Cooleys ill natured twaddle as "geography"   William Desborough Cooley (1795?–1883), geographer and founder of the Hakluyt Society. Through his early work on mapping the interior of Africa (using classical sources and contemporary first-hand accounts), Cooley built his reputation as a geographical authority. Later critiques and "corrections" of leading nineteenth-century explorers, however, transformed Cooley into one of the most notorious "armchair geographers" of his day (Bridges 1976a, 1976b, 2004, 2007).

I would not answer … for ever   In an 1864 paper read before the Royal Geographical Society but never published in full, Cooley drew on the "accounts of several Portuguese travellers" to argue – in stark contrast to recent claims by Livingstone – for "the total separation of the rivers Liambeji and Zambesi (the upper and lower courses of the Zambesi)" and offered "a large map" to illustrate his views (Cooley 1864:256; cf. Bridges 1976a:38).
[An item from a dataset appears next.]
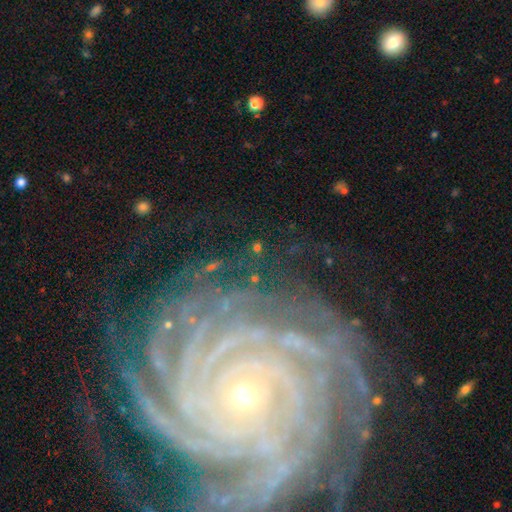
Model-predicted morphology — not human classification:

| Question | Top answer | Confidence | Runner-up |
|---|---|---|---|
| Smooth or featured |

My work leads … [cont. to page 1v] … Zanzibar   As Jeal (1974:323-35) writes, "Livingstone […] came to the conclusion that there were three main interconnecting ‘lines of drainage’ in central Africa, running roughly parallel with each other from south to north. […] The central line itself ran from Lake Bangweolo, through Moero and then on north as the Lualaba. The eastern line […] began at a point just north of Lake Moero, where the Lualaba split in two, sending the main body of its water due north, to continue as the central line, and the rest of its water north-east into the western side of Lake Tanganyika." As a result, Lakes Tanganyika and Albert, which Livingstone believed to be "connected by a river flowing from the northern end of Tanganyika to the southern end of Albert," served as "the eastern line of drainage," or what Livingstone in the letter here calls "the Eastern arm followed down by Speke Grant & Baker." The western line took the most intriguing course, according to Livingstone’s theory ([1870d] 1873-74:265-66): "West of this Lualaba, the central line of drainage of the Great Nile Valley, there are two large rivers, each having the same native name Lualaba. These two unite and form a large lake, which I am fain to call Lake Lincoln. Looking back from this lake to the Sources on the watershed, a remarkable mound gives out four fountains not more than 10 miles apart. Two of these on the northern side form large rivers, which again form Lake Lincoln, and then the united stream coming out thence flows, I suppose, into the western arm of the Nile." The two fountains ten miles to the south, in turn, gave rise to "the Liamba or Upper Zambesi" and "the Kafui." Livingstone ([1870a] 1879:480; cf. Herodotus 1987:141-45) concluded from this analysis that the four fountains were "probably the Nile fountains, which were described to Herodotus as unfathomable, and sending one-half of the water to Egypt, the other half to inner Ethiopia." Jeal (1974:324) includes comparative maps that show the hydrography of Central Africa as it is and as Livingstone believed it to be.

Speke Grant & Baker   John Hanning Speke (1827-64), explorer, hunter, and the first European to see Lake Victoria, now considered the "source" of the Nile. James Augustus Grant (1827-92), explorer, accompanied Speke on his second expedition to the African lakes region (1860-63). Samuel White Baker (1821-93), explorer, hunter, and the first European to see Lake Albert.